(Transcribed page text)
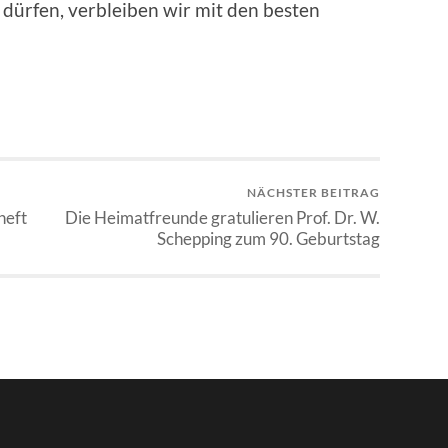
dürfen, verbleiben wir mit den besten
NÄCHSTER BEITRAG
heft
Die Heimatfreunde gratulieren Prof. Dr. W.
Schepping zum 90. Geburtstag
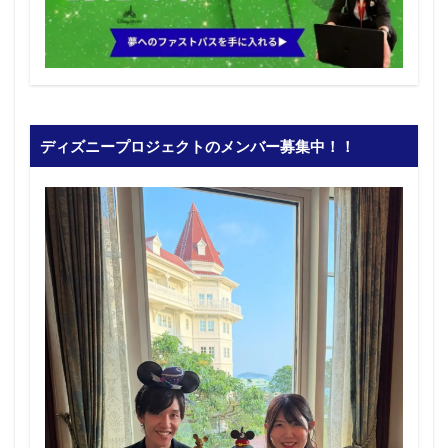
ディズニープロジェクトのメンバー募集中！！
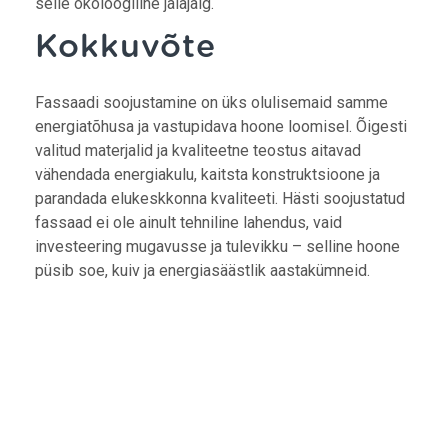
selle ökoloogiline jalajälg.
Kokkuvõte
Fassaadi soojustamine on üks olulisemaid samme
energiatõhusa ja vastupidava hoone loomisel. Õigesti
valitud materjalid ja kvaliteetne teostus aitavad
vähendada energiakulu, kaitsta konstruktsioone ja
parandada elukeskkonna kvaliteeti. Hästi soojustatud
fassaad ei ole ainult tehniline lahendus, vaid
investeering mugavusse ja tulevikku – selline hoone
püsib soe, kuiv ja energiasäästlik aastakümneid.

* * *

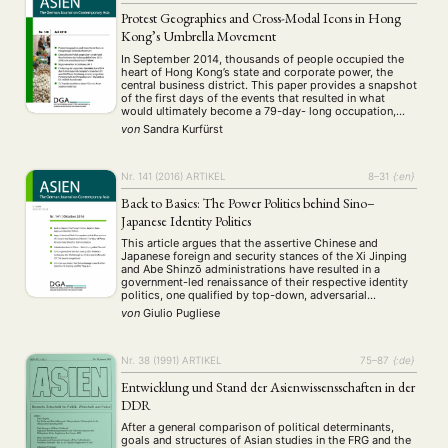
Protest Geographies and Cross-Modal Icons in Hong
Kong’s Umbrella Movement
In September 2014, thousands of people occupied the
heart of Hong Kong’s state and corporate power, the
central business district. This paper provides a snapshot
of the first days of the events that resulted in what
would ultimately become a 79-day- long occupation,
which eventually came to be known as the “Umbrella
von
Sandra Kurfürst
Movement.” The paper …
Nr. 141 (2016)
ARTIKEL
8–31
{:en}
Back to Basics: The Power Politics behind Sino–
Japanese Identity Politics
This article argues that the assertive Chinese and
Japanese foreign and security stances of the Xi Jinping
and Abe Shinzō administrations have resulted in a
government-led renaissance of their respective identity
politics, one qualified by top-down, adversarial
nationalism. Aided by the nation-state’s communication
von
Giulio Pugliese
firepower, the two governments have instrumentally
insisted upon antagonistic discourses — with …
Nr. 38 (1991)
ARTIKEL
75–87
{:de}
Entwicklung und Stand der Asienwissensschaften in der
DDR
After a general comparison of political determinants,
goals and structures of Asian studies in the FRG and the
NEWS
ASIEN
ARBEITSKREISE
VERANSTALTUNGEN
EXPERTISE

---

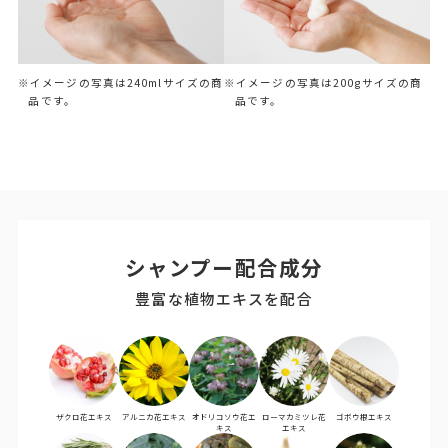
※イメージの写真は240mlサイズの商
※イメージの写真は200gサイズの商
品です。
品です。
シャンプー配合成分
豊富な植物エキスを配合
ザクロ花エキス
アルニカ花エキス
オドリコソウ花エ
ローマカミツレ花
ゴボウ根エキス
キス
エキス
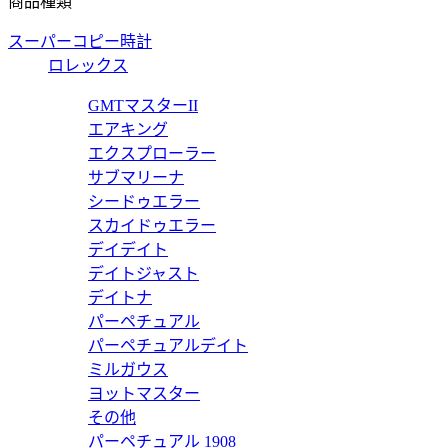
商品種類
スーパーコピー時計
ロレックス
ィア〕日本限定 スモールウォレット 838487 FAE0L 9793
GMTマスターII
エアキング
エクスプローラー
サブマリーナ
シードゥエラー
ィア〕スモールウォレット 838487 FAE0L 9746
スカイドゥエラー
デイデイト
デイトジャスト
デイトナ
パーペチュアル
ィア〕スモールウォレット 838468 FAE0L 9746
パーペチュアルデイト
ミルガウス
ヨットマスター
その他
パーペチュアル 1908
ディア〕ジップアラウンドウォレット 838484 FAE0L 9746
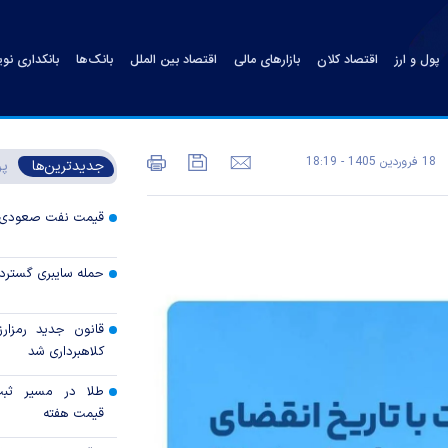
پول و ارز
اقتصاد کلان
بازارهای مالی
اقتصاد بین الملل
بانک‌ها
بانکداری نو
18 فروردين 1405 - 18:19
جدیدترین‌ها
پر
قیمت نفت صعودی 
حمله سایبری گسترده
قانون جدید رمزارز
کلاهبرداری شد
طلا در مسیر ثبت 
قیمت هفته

Task item>
How many lines of the records contain the string "Kong", matching case? Reply with the number alone.

Answer for this exercise>
2